Die Grünen, die sich nicht grundsätzlich gegen die Reform gestellt hatten, warfen der Koalition vor, das Thema Kreisreform nicht bereits im Landtagswahlkampf 2014 thematisiert zu haben. So habe es an Rückhalt gefehlt.

Die Reform hatte vorgesehen, dass mehrere Landkreise und kreisfreie Städte fusionieren, um auch bei einem Bevölkerungsschwund in berlinfernen Regionen eine moderne Verwaltung anbieten zu können. CDU, AfD und die nicht im Landtag vertretene FDP hatten das Projekt massiv bekämpft.

Nachtragshaushalt soll Investitionen forcieren

 

In seiner Regierungserklärung skizzierte Woidke auch grundsätzlich wesentliche Ziele der Koalition. Mit dem Nachtragshaushalt 2018 werde der Ausbau der Verkehrsinfrastruktur forciert. „Brandenburg steht vor einem Jahrzehnt der Investitionen“, sagte Woidke. Die Bundesregierung warnte er vor Eingriffen beim Mindestlohn. Er hoffe, dass er schon bald auf zehn Euro pro Stunde steige.

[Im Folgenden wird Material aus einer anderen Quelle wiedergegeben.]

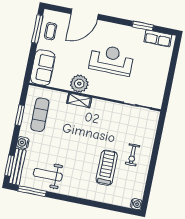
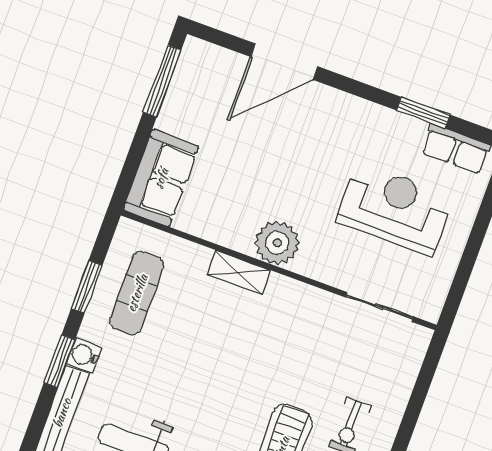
coffee table: (51, 31) -> (194, 91), removed
reception desk: (111, 60) -> (395, 209), moved
plant: (79, 84) -> (277, 243), moved
window: (10, 166) -> (60, 361), moved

Der Fraktionschef der Linken, Ralf Christoffers, sagte, die Reform der Verwaltung sei nur eine der Aufgaben. Die Landesplanung, das Mobilitätskonzept oder die künftige Kommunalfinanzierung stünden weiterhin an. Es gehe darum, das Land jetzt so zu organisieren, dass es auch in zehn bis fünfzehn Jahren auf der Höhe der Zeit se.